The new rating will affect a large portion of the county, though O’Brien did point out that four areas will remain at a higher ISO for now. “If a structure is more than five miles from a fire station, it’ll remain Class 10,” he said.

Two of those areas – Cohutta and Riverbend – should see lower ISO ratings when two new fire stations open in 2018, and homeowners along the Whitfield-Catoosa line could drop to a Class 5 rating if an automatic aid agreement with Catoosa is worked out.

“When you spend money on a fire department to improve your ISO rating,” the chief said, “you’re gonna see the result. Yeah, you may be paying the government more, but you’re saving in a different account in your home budget. And that’s what I think is just great about whoever built this ISO system.”

 

SAMPLE INSURANCE PREMIUM DATA

Last year, Whitfield County Fire Chief Ed O’Brien gathered the following data about potential insurance premium savings for the median home value here.

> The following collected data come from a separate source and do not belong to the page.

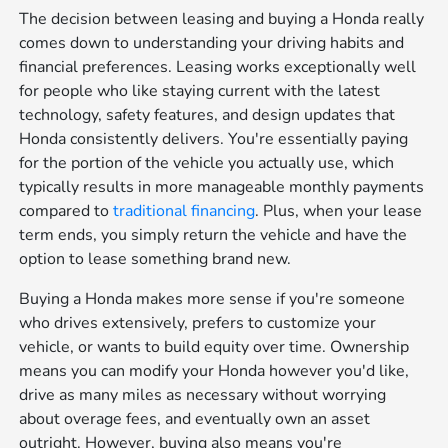
The decision between leasing and buying a Honda really
comes down to understanding your driving habits and
financial preferences. Leasing works exceptionally well
for people who like staying current with the latest
technology, safety features, and design updates that
Honda consistently delivers. You're essentially paying
for the portion of the vehicle you actually use, which
typically results in more manageable monthly payments
compared to
traditional financing
. Plus, when your lease
term ends, you simply return the vehicle and have the
option to lease something brand new.
Buying a Honda makes more sense if you're someone
who drives extensively, prefers to customize your
vehicle, or wants to build equity over time. Ownership
means you can modify your Honda however you'd like,
drive as many miles as necessary without worrying
about overage fees, and eventually own an asset
outright. However, buying also means you're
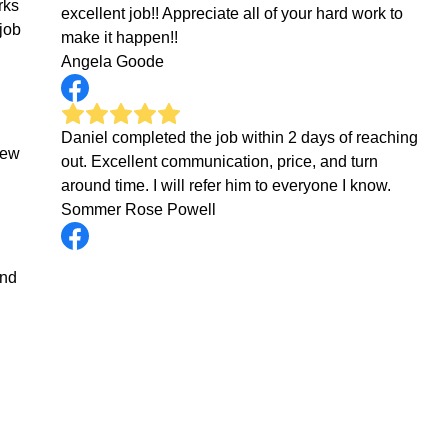
rks
excellent job!! Appreciate all of your hard work to
job
make it happen!!
Angela Goode
Daniel completed the job within 2 days of reaching
new
out. Excellent communication, price, and turn
around time. I will refer him to everyone I know.
Sommer Rose Powell
end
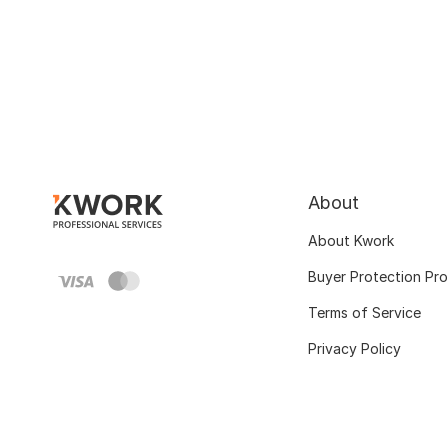
About
About Kwork
Buyer Protection Pr
Terms of Service
Privacy Policy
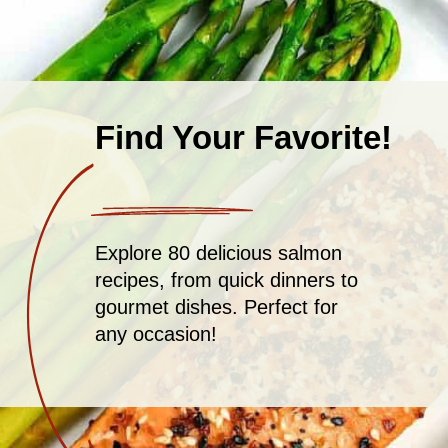
Find Your Favorite!
Explore 80 delicious salmon
recipes, from quick dinners to
gourmet dishes. Perfect for
any occasion!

Class 5 department with frame construction, $150,000 value – premium is $843

Class 4 department with frame construction, $150,000 value – premium is $677

Savings of $166, or 24.5 percent reduction

 

Class 5 department with masonry veneer, $150,000 value – premium is $775

Class 4 department with masonry veneer, $150,000 value – premium is $625

Savings of $150, or 24 percent reduction

 

HOW THE ISO RATING IS FORMULATED

Insurance companies use ISO ratings to help establish fair premiums for fire insurance – generally offering lower premiums in communities with better protection. By offering economic benefits for communities that invest in their firefighting services, the ISO program provides an additional incentive for improving and maintaining public fire protection. Under the ISO program, called the Fire Suppression Rating Schedule, communities can score between 1 and 10, with Class 1 being the most exemplary and Class 10 being the least. Historically, residential communities with the worst ISO ratings have had fire losses that were more than twice the amount of losses in communities with the best ratings, according to studies conducted by ISO. Here’s how ISO comes up with the rating.

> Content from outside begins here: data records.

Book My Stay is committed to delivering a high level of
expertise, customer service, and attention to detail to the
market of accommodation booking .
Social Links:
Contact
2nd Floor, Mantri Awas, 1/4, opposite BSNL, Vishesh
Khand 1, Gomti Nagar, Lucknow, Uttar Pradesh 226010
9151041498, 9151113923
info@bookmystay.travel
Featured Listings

Fire Department (50 points) – Focus is on a community’s fire suppression capabilities based on the fire department’s first-alarm response and initial attack to minimize potential loss.

Water Supply (40 points) – ISO evaluates the community’s water supply system to determine the adequacy for fire suppression purposes. Also considered are hydrant size, type, and installation, as well as the frequency and completeness of hydrant inspection and flow-testing programs.

Emergency Communications System  (10 points) – A review of the emergency communications system focuses on the community’s facilities and support for handling and dispatching alarms for structure fires.